To do
Leave every picture out. Set down all the lines below exactly.

[Records excerpted from a collection]
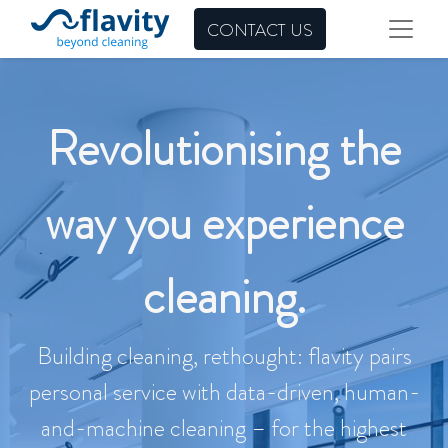
CONTACT US
Revolutionising the
way you experience
cleaning.
Building cleaning, rethought: flavity pairs
personal service with data-driven, human-
and-machine cleaning – for the highest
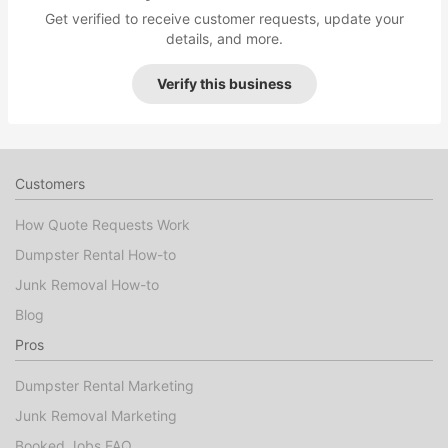
Get verified to receive customer requests, update your
details, and more.
Verify this business
Customers
How Quote Requests Work
Dumpster Rental How-to
Junk Removal How-to
Blog
Pros
Dumpster Rental Marketing
Junk Removal Marketing
Booked Jobs FAQ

Exercise answer
CONTACT US
Revolutionising the
way you experience
cleaning.
Building cleaning, rethought: flavity pairs
personal service with data-driven, human-
and-machine cleaning – for the highest
Get verified to receive customer requests, update your
details, and more.
Verify this business
Customers
How Quote Requests Work
Dumpster Rental How-to
Junk Removal How-to
Blog
Pros
Dumpster Rental Marketing
Junk Removal Marketing
Booked Jobs FAQ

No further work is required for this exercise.